Rendered images with source text
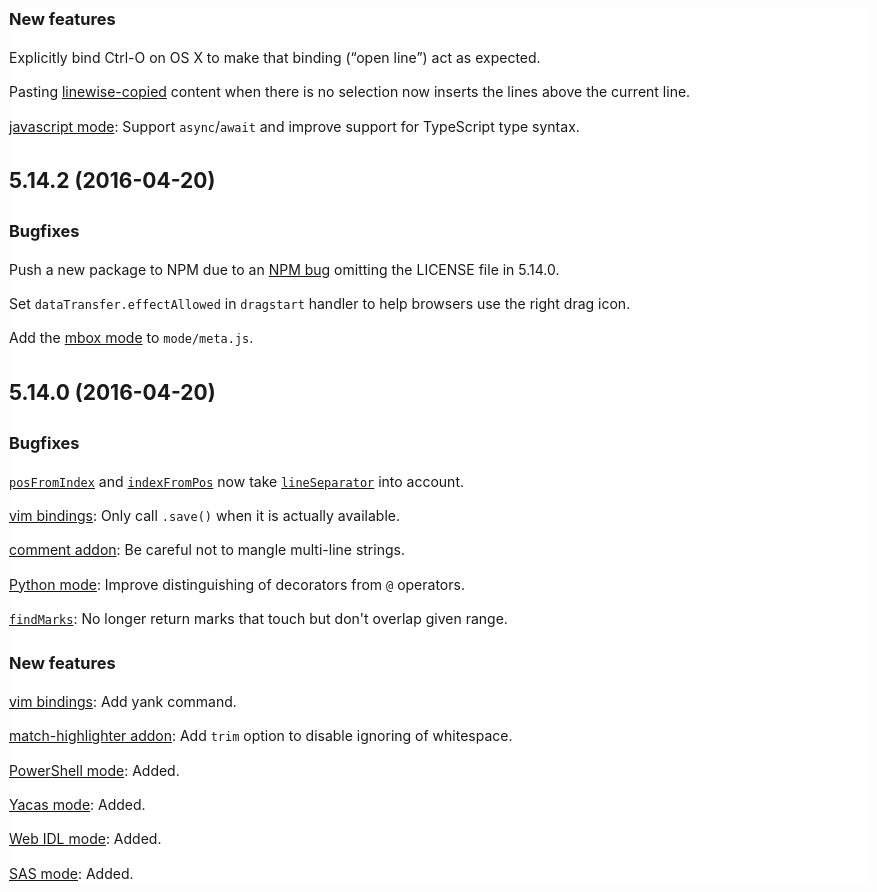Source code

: ### New features

Explicitly bind Ctrl-O on OS X to make that binding (“open line”) act as expected.

Pasting [linewise-copied](https://codemirror.net/doc/manual.html#option_lineWiseCopyCut) content
when there is no selection now inserts the lines above the current line.

[javascript mode](https://codemirror.net/mode/javascript/): Support `async`/`await` and improve
support for TypeScript type syntax.

## 5.14.2 (2016-04-20)

### Bugfixes

Push a new package to NPM due to an [NPM bug](https://github.com/npm/npm/issues/5082) omitting the
LICENSE file in 5.14.0.

Set `dataTransfer.effectAllowed` in `dragstart` handler to help browsers use the right drag icon.

Add the [mbox mode](https://codemirror.net/mode/mbox/index.html) to `mode/meta.js`.

## 5.14.0 (2016-04-20)

### Bugfixes

[`posFromIndex`](https://codemirror.net/doc/manual.html#posFromIndex)
and [`indexFromPos`](https://codemirror.net/doc/manual.html#indexFromPos) now
take [`lineSeparator`](https://codemirror.net/doc/manual.html#option_lineSeparator) into account.

[vim bindings](https://codemirror.net/demo/vim.html): Only call `.save()` when it is actually
available.

[comment addon](https://codemirror.net/doc/manual.html#addon_comment): Be careful not to mangle
multi-line strings.

[Python mode](https://codemirror.net/mode/python/index.html): Improve distinguishing of decorators
from `@` operators.

[`findMarks`](https://codemirror.net/doc/manual.html#findMarks): No longer return marks that touch
but don't overlap given range.

### New features

[vim bindings](https://codemirror.net/demo/vim.html): Add yank command.

[match-highlighter addon](https://codemirror.net/doc/manual.html#addon_match-highlighter):
Add `trim` option to disable ignoring of whitespace.

[PowerShell mode](https://codemirror.net/mode/powershell/index.html): Added.

[Yacas mode](https://codemirror.net/mode/yacas/index.html): Added.

[Web IDL mode](https://codemirror.net/mode/webidl/index.html): Added.

[SAS mode](https://codemirror.net/mode/sas/index.html): Added.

### EXERCISE GOAL
Reproduce verbatim the lines starting with the line that contains "not to mangle" and continuing through the end of the records.

### SOLVED EXERCISE
[comment addon](https://codemirror.net/doc/manual.html#addon_comment): Be careful not to mangle
multi-line strings.

[Python mode](https://codemirror.net/mode/python/index.html): Improve distinguishing of decorators
from `@` operators.

[`findMarks`](https://codemirror.net/doc/manual.html#findMarks): No longer return marks that touch
but don't overlap given range.

### New features

[vim bindings](https://codemirror.net/demo/vim.html): Add yank command.

[match-highlighter addon](https://codemirror.net/doc/manual.html#addon_match-highlighter):
Add `trim` option to disable ignoring of whitespace.

[PowerShell mode](https://codemirror.net/mode/powershell/index.html): Added.

[Yacas mode](https://codemirror.net/mode/yacas/index.html): Added.

[Web IDL mode](https://codemirror.net/mode/webidl/index.html): Added.

[SAS mode](https://codemirror.net/mode/sas/index.html): Added.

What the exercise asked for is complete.